Goal of the exercise =>
Return the data verbatim, without pictures.

Records to use =>
**********

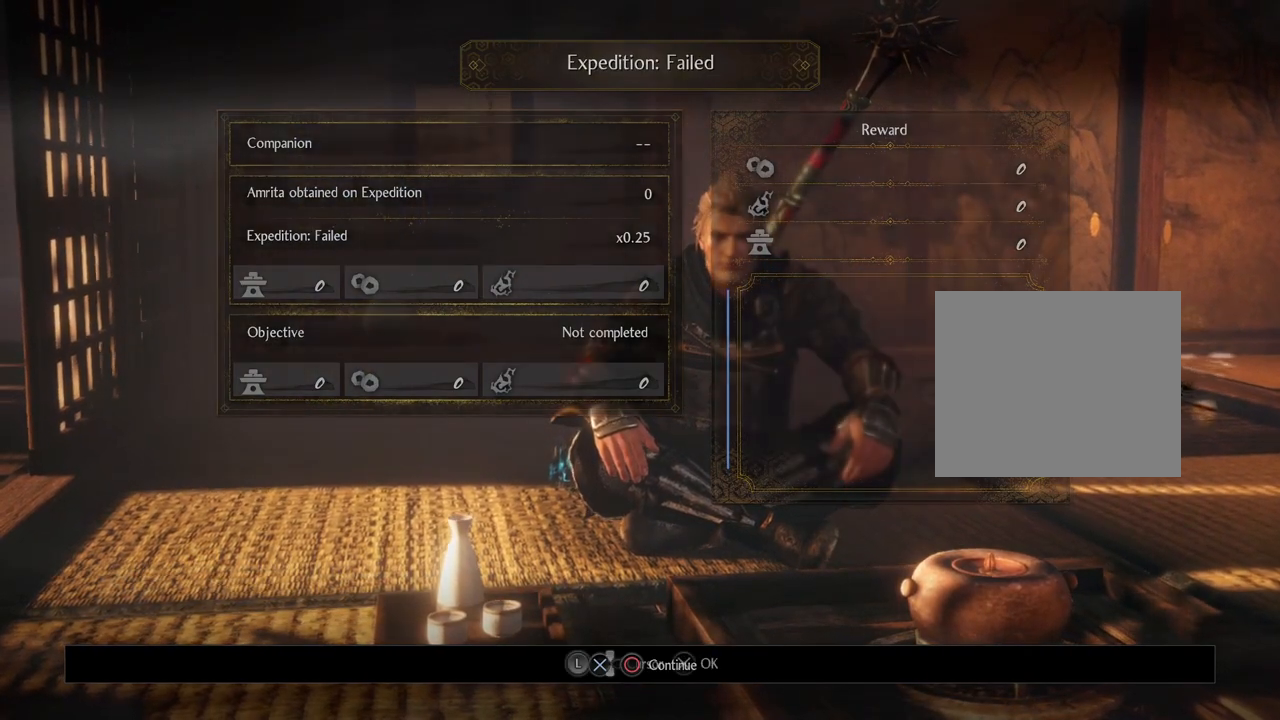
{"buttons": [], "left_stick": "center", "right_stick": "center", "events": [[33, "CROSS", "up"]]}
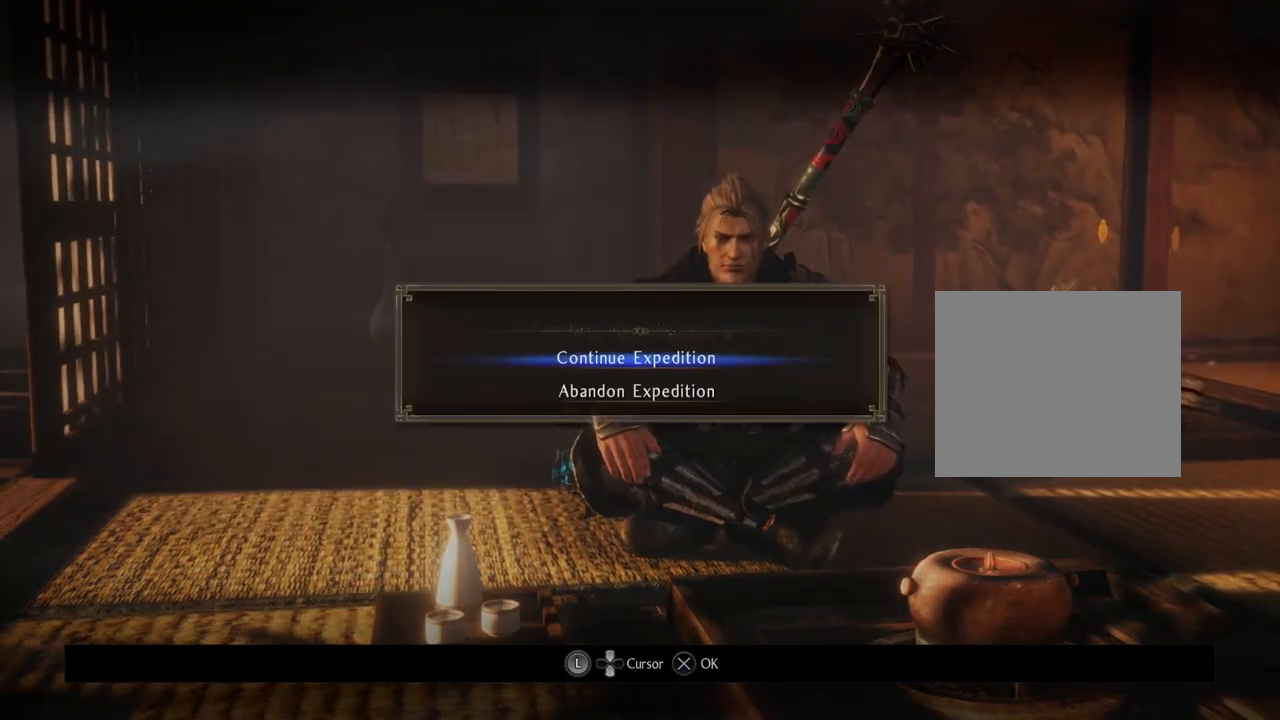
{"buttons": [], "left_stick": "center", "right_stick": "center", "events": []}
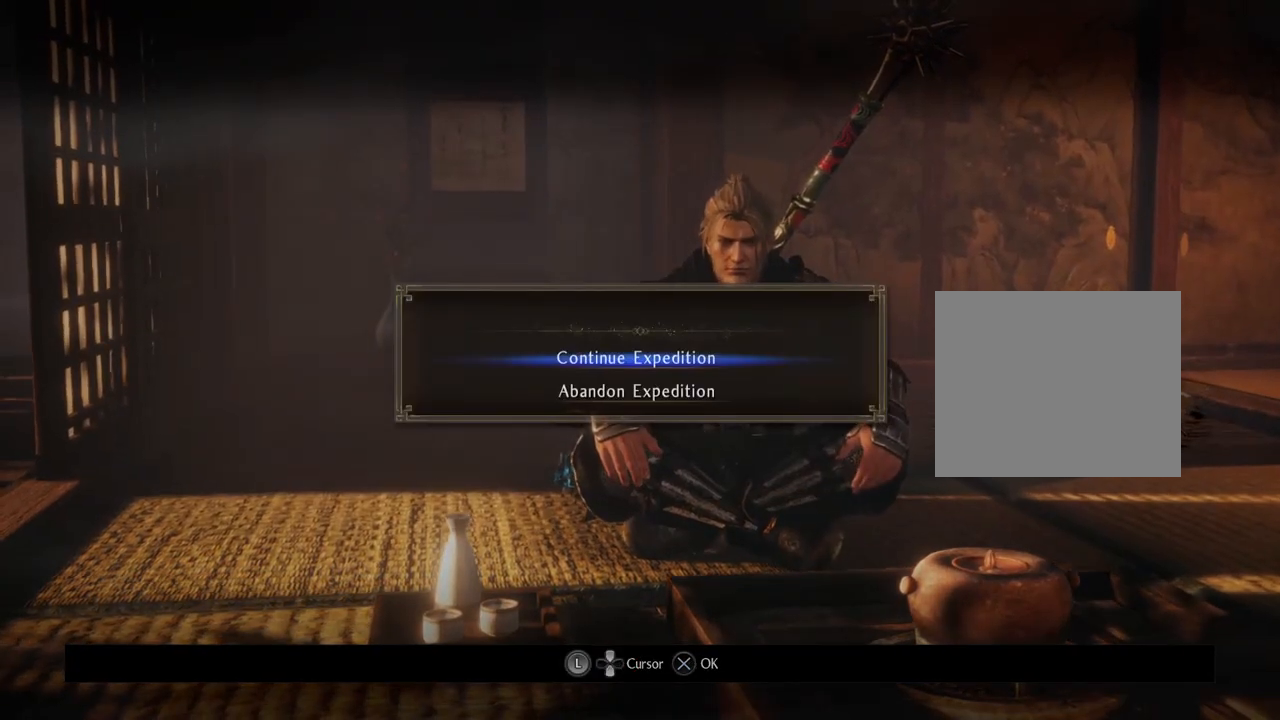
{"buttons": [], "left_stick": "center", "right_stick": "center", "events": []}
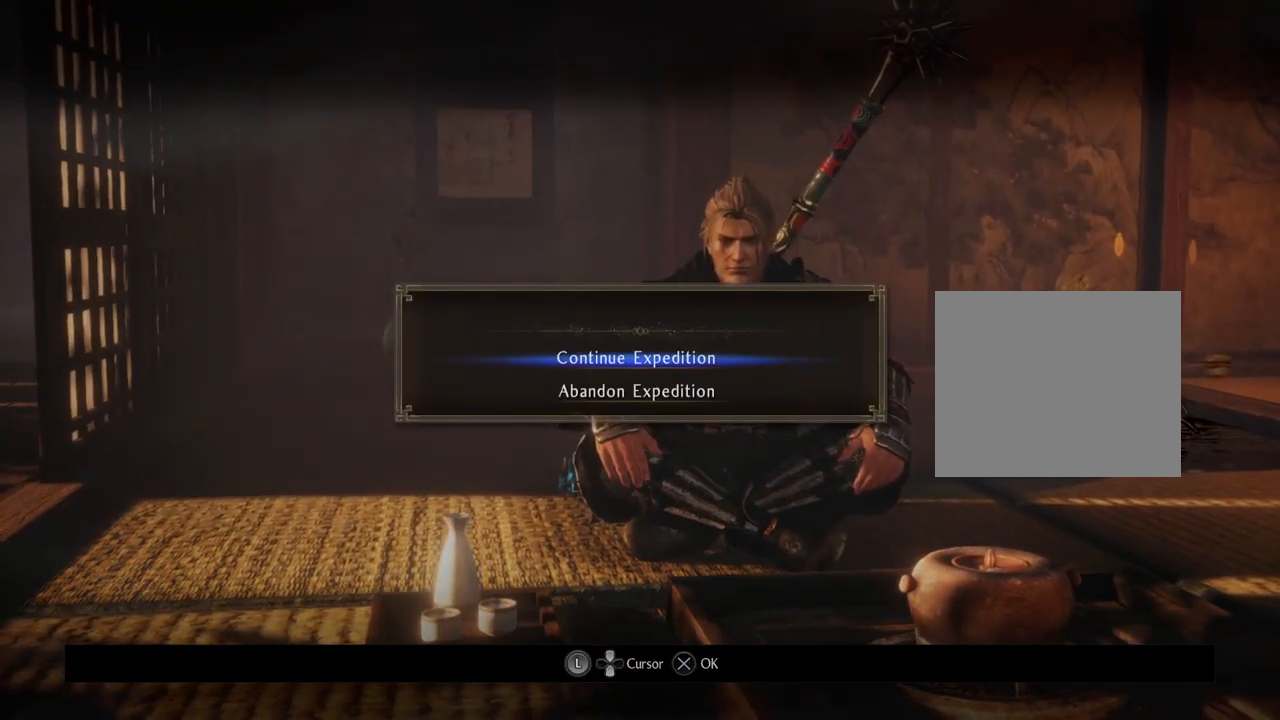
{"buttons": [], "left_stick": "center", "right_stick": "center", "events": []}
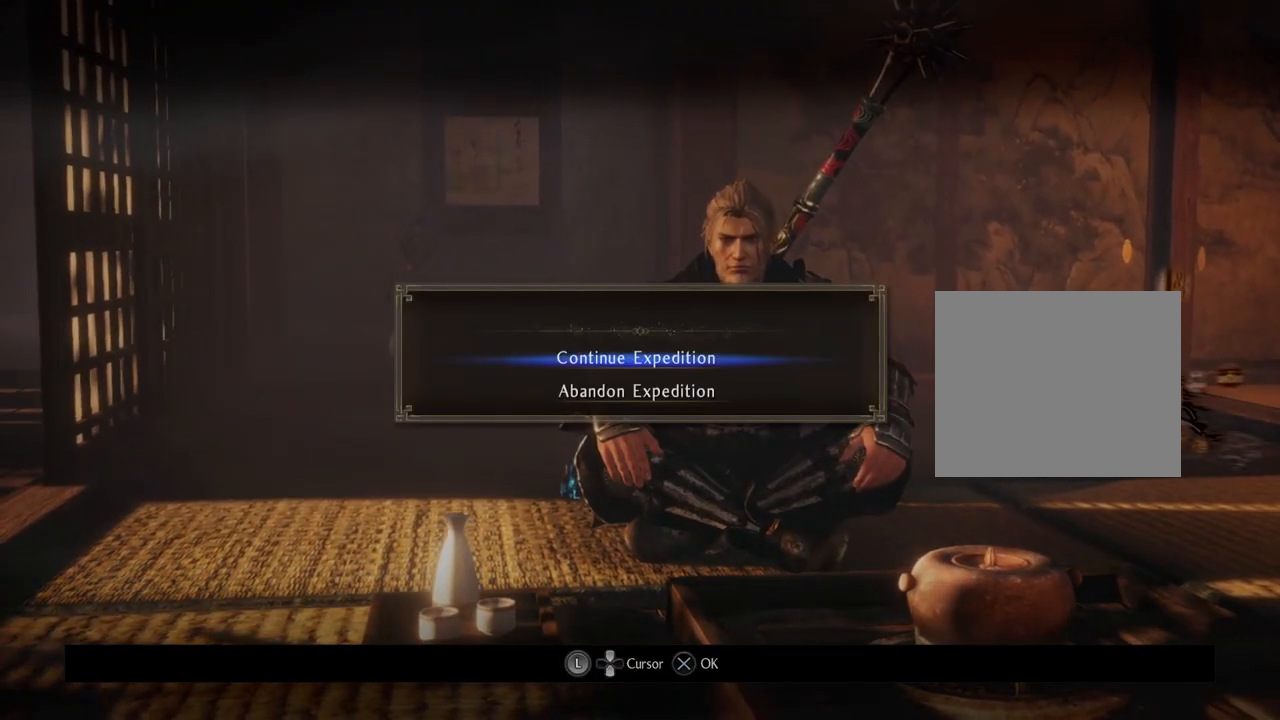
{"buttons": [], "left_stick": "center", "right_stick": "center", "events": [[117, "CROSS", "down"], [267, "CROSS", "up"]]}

**********

Solution to this task =>
{"buttons": [], "left_stick": "center", "right_stick": "center", "events": [[33, "CROSS", "up"]]}
{"buttons": [], "left_stick": "center", "right_stick": "center", "events": []}
{"buttons": [], "left_stick": "center", "right_stick": "center", "events": []}
{"buttons": [], "left_stick": "center", "right_stick": "center", "events": []}
{"buttons": [], "left_stick": "center", "right_stick": "center", "events": [[117, "CROSS", "down"], [267, "CROSS", "up"]]}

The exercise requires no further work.